--- PROBLEM DETAILS ---
Each word in the data below should be copied exactly; the images should not.

[[ SOURCE DATA open ]]

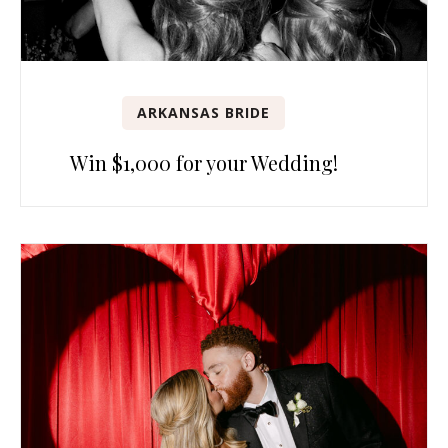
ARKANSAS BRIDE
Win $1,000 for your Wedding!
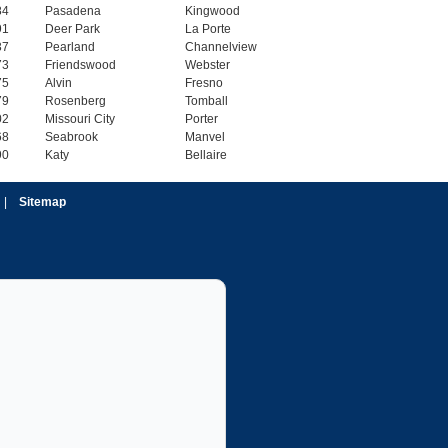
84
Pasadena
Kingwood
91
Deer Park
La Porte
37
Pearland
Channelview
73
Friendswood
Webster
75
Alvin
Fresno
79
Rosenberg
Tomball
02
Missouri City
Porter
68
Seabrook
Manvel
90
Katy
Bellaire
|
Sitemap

[[ SOURCE DATA closed ]]

--- REPLY TO THE EXERCISE ---
ARKANSAS BRIDE
Win $1,000 for your Wedding!
84
Pasadena
Kingwood
91
Deer Park
La Porte
37
Pearland
Channelview
73
Friendswood
Webster
75
Alvin
Fresno
79
Rosenberg
Tomball
02
Missouri City
Porter
68
Seabrook
Manvel
90
Katy
Bellaire
|
Sitemap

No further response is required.